Selasa 15 Feb 2022 09:25 WIB

PBB Desak Rusia dan Ukraina Mengedepankan Diplomasi

PBB mendesak para pemimpin dunia mengintensifkan diplomasi

Rep: Rizky Jaramaya/ Red: Esthi Maharani
 Sekretaris Jenderal Perserikatan Bangsa-Bangsa Antonio Guterres
Foto: AP/Hassan Ammar
Sekretaris Jenderal Perserikatan Bangsa-Bangsa Antonio Guterres

REPUBLIKA.CO.ID, NEW YORK -- Sekretaris Jenderal PBB Antonio Guterres khawatir dengan meningkatnya ketegangan di Ukraina dan meningkatnya spekulasi tentang konflik militer. Dia mendesak para pemimpin dunia mengintensifkan diplomasi untuk menenangkan situasi.

"Kami sama sekali tidak dapat menerima kemungkinan konfrontasi yang membawa bencana seperti itu. Tidak ada tempat untuk retorika yang menghasut. Pernyataan publik harus ditujukan untuk mengurangi ketegangan, bukan mengobarkannya," ujar Guterres.

Pada Senin (14/2/2022) Guterres berbicara secara terpisah dengan menteri luar negeri Rusia dan Ukraina. Guterres menekankan bahwa, Piagam PBB mengharuskan semua negara anggota untuk menahan diri dari penggunaan kekuatan terhadap integritas teritorial serta kemerdekaan politik negara mana pun.

“Meninggalkan diplomasi untuk konfrontasi bukanlah langkah yang melampaui batas, ini adalah sebuah penyelaman di atas tebing. Singkatnya, seruan saya adalah, jangan menggagalkan tujuan perdamaian," kata Guterres.
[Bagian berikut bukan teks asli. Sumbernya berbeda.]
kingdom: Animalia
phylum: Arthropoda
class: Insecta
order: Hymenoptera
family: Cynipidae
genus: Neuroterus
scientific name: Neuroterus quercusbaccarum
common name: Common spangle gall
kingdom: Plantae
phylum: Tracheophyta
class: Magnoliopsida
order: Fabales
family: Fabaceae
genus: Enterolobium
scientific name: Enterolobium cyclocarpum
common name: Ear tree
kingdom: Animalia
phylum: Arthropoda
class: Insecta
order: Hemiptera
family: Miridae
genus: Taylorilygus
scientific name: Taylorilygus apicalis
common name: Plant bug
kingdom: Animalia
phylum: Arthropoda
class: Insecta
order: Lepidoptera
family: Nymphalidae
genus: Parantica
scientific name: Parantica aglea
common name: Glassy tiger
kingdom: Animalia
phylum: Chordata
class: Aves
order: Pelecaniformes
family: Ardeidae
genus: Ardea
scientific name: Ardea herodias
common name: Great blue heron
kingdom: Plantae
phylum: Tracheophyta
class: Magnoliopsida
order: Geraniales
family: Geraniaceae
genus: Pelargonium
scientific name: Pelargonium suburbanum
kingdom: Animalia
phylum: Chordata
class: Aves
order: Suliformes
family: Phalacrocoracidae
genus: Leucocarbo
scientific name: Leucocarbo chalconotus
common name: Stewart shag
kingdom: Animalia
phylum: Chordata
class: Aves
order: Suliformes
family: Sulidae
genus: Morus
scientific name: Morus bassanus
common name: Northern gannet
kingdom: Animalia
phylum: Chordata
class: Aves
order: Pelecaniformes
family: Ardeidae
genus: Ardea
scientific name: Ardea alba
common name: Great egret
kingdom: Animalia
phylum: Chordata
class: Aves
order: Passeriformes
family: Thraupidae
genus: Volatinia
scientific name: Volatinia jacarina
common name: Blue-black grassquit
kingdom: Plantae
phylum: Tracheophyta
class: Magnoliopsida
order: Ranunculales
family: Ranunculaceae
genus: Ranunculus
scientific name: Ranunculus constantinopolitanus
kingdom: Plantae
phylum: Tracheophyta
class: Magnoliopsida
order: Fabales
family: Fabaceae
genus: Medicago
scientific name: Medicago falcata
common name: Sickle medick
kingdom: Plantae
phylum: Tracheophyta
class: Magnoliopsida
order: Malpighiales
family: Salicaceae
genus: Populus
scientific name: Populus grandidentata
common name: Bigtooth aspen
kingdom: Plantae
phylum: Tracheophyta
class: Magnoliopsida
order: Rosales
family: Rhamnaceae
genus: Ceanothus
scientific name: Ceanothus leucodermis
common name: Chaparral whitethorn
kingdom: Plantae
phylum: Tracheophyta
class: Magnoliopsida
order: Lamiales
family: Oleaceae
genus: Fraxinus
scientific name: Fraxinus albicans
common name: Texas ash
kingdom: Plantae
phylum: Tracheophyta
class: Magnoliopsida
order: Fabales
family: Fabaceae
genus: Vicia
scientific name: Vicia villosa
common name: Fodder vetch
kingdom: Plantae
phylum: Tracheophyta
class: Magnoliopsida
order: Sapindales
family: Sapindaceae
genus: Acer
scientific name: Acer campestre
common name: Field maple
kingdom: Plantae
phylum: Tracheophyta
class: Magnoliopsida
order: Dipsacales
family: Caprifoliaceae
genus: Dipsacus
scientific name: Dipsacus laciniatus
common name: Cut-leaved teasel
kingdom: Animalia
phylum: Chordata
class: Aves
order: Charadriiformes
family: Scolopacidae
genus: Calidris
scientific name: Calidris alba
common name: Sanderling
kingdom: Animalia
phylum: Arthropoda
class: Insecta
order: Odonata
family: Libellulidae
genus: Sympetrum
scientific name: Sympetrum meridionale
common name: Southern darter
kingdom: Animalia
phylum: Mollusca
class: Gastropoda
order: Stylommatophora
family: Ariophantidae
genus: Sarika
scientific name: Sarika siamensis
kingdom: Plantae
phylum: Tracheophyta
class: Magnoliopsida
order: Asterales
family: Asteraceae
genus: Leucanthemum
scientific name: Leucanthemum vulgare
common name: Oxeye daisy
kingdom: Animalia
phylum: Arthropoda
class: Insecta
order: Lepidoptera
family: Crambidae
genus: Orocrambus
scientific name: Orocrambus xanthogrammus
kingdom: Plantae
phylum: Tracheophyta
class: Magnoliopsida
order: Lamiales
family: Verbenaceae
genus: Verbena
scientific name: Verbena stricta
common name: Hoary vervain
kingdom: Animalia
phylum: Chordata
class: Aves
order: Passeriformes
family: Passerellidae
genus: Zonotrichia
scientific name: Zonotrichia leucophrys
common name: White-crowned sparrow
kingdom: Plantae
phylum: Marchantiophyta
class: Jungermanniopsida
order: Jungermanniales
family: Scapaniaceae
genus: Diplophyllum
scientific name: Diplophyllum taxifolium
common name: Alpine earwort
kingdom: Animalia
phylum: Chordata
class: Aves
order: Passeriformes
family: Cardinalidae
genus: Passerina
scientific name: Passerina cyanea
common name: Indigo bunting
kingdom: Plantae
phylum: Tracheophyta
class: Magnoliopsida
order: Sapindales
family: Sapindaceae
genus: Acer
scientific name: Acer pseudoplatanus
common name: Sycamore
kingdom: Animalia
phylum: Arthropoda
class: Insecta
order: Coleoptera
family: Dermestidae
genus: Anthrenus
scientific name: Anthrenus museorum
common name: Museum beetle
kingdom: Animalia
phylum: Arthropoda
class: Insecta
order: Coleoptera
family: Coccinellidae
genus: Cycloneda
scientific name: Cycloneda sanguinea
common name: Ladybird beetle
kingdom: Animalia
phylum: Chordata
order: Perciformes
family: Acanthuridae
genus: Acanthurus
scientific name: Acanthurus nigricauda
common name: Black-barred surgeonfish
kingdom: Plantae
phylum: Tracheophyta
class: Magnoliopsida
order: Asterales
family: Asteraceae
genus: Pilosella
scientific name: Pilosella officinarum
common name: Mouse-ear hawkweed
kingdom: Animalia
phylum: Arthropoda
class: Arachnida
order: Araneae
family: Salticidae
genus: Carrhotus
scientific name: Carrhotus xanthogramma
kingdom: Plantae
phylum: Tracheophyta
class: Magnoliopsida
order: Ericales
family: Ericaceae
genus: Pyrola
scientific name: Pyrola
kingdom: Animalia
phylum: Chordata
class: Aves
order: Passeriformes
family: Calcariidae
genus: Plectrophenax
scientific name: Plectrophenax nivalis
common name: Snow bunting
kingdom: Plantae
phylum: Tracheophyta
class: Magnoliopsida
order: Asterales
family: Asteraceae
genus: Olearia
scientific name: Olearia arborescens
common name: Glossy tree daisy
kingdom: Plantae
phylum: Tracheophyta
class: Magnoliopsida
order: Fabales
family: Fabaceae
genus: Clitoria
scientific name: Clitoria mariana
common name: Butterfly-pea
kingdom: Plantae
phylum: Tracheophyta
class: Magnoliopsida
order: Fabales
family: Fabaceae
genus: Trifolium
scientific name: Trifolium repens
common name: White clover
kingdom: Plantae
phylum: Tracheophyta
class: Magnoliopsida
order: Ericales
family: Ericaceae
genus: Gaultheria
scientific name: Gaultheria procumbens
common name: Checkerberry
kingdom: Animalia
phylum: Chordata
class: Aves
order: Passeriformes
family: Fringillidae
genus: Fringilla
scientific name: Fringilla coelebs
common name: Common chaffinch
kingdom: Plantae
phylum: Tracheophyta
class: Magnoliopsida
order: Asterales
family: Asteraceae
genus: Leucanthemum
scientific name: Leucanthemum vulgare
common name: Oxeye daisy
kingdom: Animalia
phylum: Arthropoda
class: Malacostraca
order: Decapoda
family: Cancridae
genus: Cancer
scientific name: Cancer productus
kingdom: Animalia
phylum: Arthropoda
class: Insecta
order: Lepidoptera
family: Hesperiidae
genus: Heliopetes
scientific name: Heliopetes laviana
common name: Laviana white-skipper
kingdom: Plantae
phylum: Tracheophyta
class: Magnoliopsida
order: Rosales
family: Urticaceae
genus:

Juru bicara PBB Stephane Dujarric mengatakan, PBB tidak berencana untuk mengevakuasi atau merelokasi sekitar 1.600 stafnya dari Ukraina. Sebanyak 220 staf PBB di Ukraina adalah warga negara asing. Sementara lebih dari 1.400 lainnya adalah warga Ukraina.

Rusia mengerahkan lebih dari 100 ribu tentara di dekat perbatasan Ukraina. Rusia menyangkal tuduhan Barat bahwa mereka merencanakan invasi. Namun Moskow mengatakan, merema bisa mengambil tindakan "teknis militer" yang tidak ditentukan kecuali serangkaian tuntutan mereka dipenuhi. Salah satunya melarang Kyiv bergabung dengan aliansi NATO.  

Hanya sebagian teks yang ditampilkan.